YOUR OBJECTIVE: Copy the entries below word for word, from the line with "pose: elev=195.0 azim=23.9" up to and including the line with "Dot at: (229, 171)", and leave the pictures out of your answer.
Begin INPUT FOR THIS TASK
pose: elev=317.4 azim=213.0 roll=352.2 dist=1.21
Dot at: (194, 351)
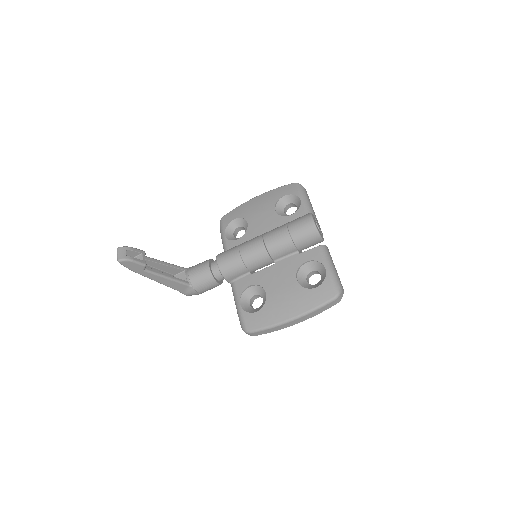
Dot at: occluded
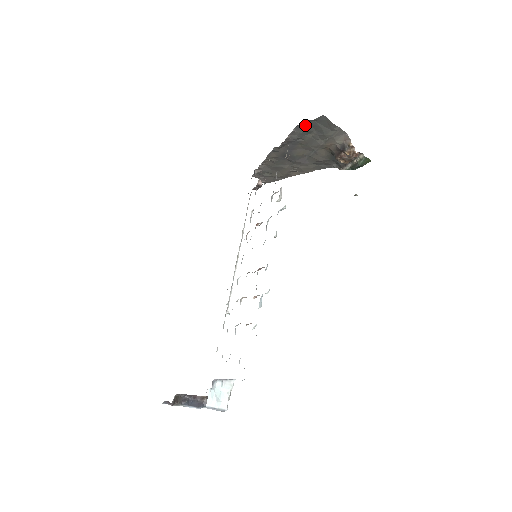
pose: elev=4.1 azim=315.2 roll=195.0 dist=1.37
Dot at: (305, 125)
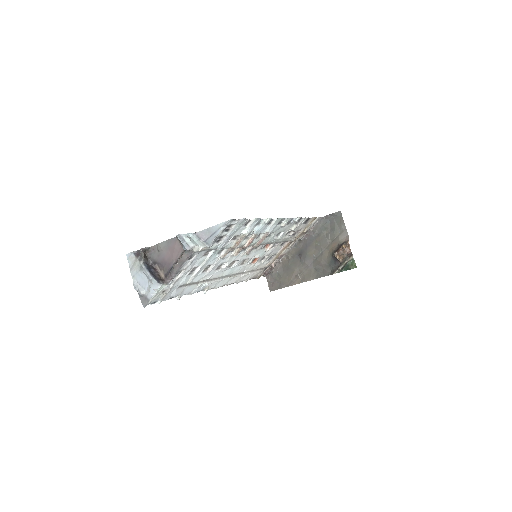
Dot at: (326, 220)
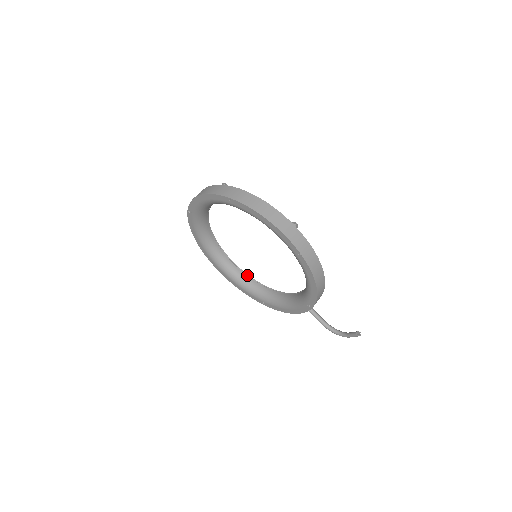
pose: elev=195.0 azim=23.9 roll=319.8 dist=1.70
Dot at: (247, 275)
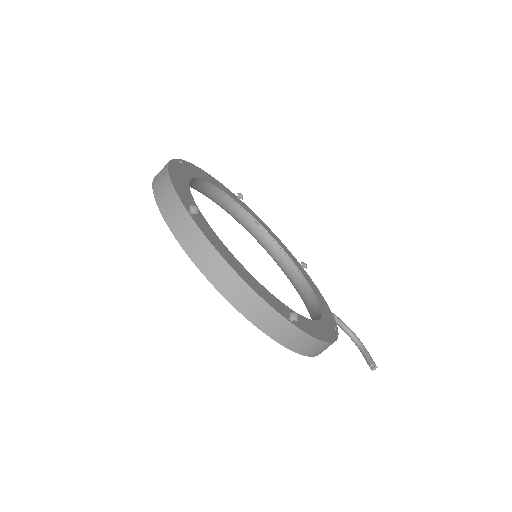
Dot at: (258, 223)
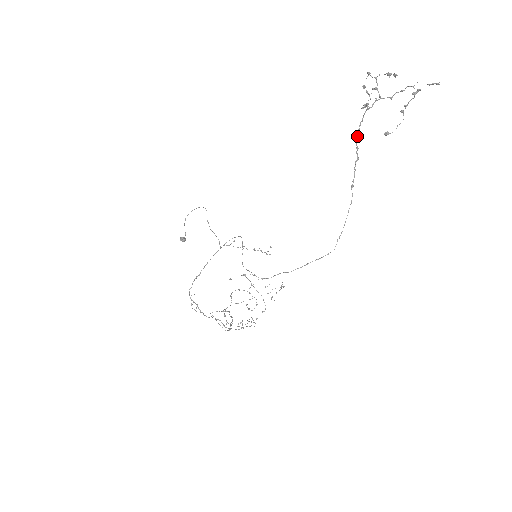
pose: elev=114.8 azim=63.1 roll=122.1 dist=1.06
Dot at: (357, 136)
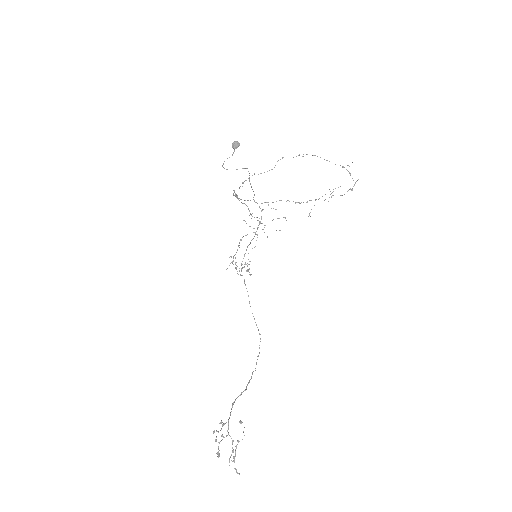
Dot at: (234, 402)
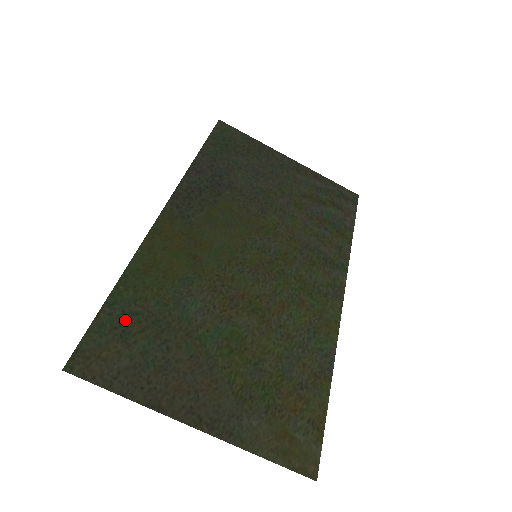
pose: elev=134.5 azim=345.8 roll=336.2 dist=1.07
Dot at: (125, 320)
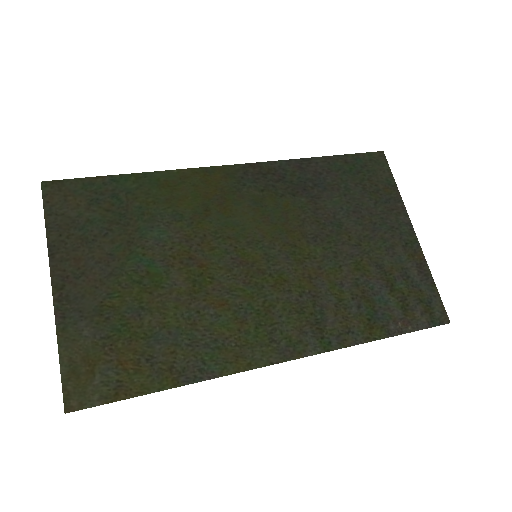
Dot at: (107, 195)
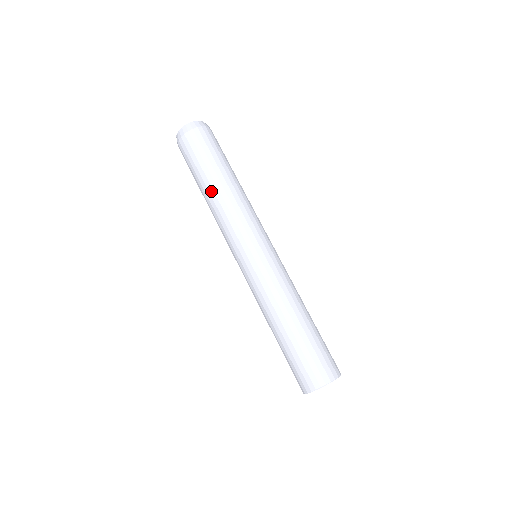
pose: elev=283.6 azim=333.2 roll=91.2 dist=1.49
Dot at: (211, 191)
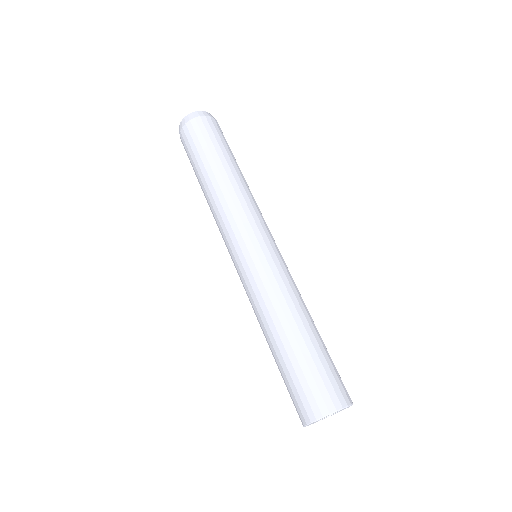
Dot at: (229, 171)
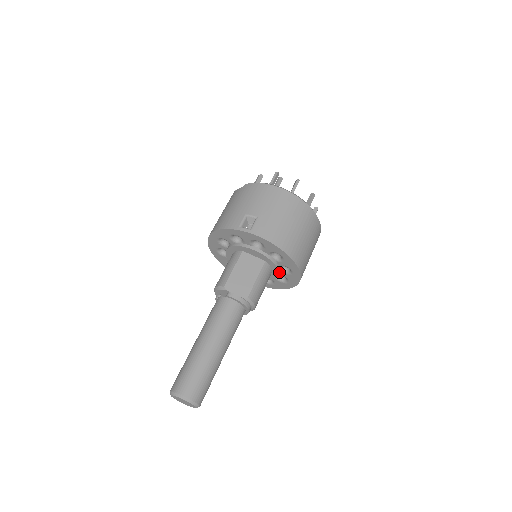
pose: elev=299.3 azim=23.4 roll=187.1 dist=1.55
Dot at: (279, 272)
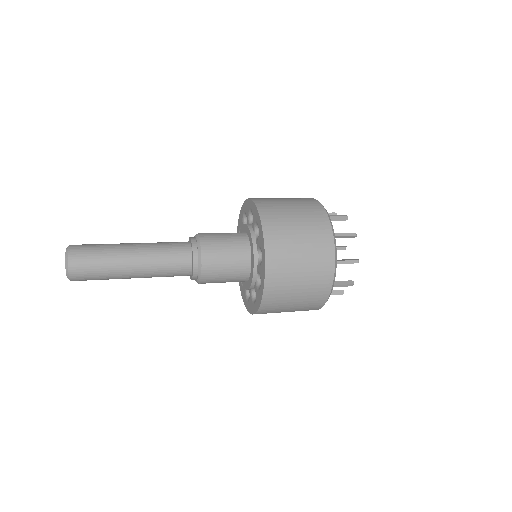
Dot at: (254, 241)
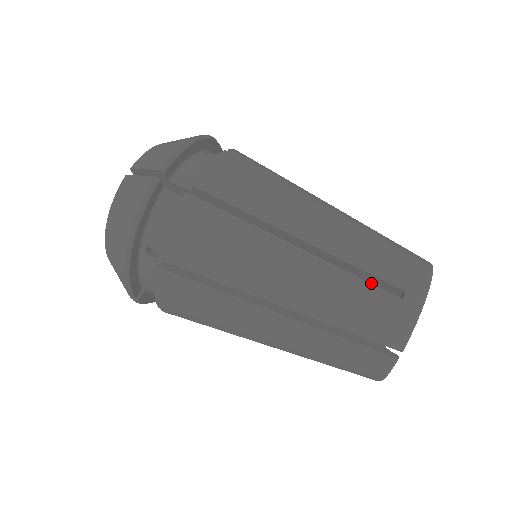
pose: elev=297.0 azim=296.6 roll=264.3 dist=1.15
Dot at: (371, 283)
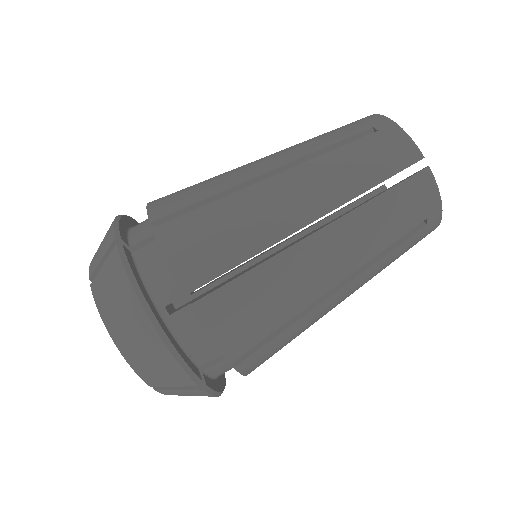
Dot at: occluded
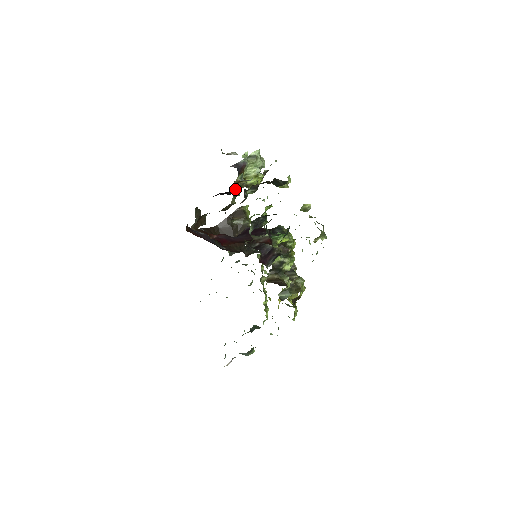
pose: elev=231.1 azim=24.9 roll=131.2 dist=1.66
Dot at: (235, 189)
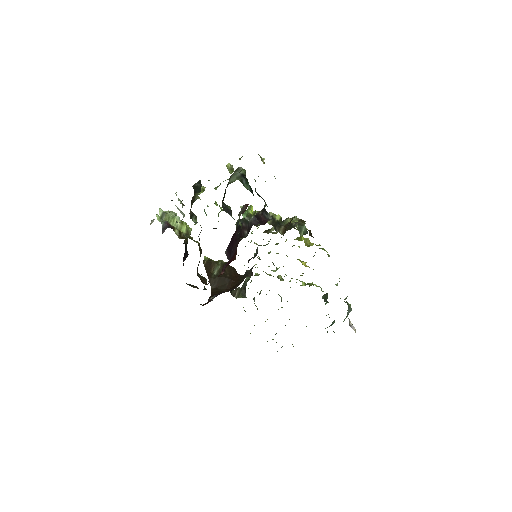
Dot at: occluded
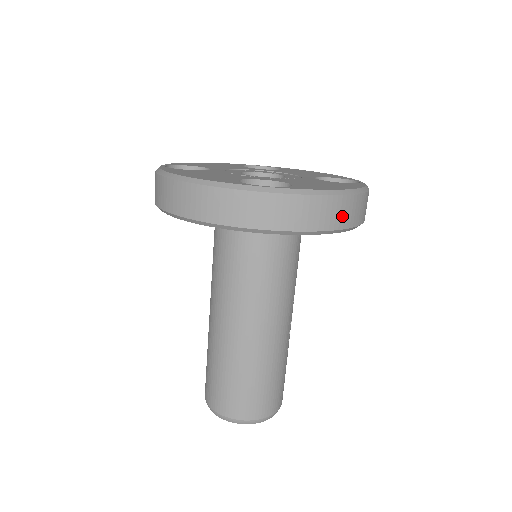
End INPUT FOR THIS TASK
ANSWER BELOW:
pose: elev=195.0 azim=23.9 roll=319.8 dist=1.70
Dot at: (247, 275)
Dot at: (258, 223)
pose: elev=114.8 azim=63.1 roll=122.1 dist=1.06
Dot at: (357, 136)
Dot at: (234, 402)
pose: elev=134.5 azim=345.8 roll=336.2 dist=1.07
Dot at: (125, 320)
Dot at: (107, 195)
pose: elev=283.6 azim=333.2 roll=91.2 dist=1.49
Dot at: (211, 191)
Dot at: (229, 171)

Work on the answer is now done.